I’ve always been a night owl. But, to be honest, this tends to involve late-night dinners, rooftop bars or binge-watching Breaking Bad with a bucket of ice cream. Now here I am, ankle deep in sucking mud, puffing and panting in 34C heat and 90% humidity, as I scrabble up a blackened hillside on a night trek around Malaysia’s Royal Belum State Park rainforest. It’s all a bit Blair Witch. Stray vines and fingers of bamboo keep lashing at my face. Unseen creatures squawk and cry and wail in the darkness. My torch seems to be generating the same glow as a tea light, and, I later discover, a leech has attached itself to my calf.
And there are snakes — hundreds of species, dozens of which are poisonous, including two types of cobra (common and king), three types of viper (the Malayan pit, the speckled pit and the white-lipped tree variety) and the strikingly beautiful blue coral snake, which my guide, Salihin, cheerfully informs me has the second-strongest venom of any serpent, only outdone by the black mamba. Oh, and we’re at least a four-hour drive from the neatest hospital. And yet I’m having the time of my life.

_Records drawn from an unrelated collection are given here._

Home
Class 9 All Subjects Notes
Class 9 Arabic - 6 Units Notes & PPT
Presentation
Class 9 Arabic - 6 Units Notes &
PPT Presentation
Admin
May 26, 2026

The biodiversity here is extraordinary. The rainforest is one of the world’s oldest, dating back 130 million years, around 75 million years older than the Amazon. And it’s home to some of the world’s most endangered, and enchanting, animals — sun bears, pangolins, Sumatran rhinos, Asiatic elephants, cloud leopards, tapirs, tigers and black panthers (who hunt at night dropping down from tree branches killing their prey with a single bite to the neck). It’s a night to remember of an altogether different kind — and it sure beats a box set.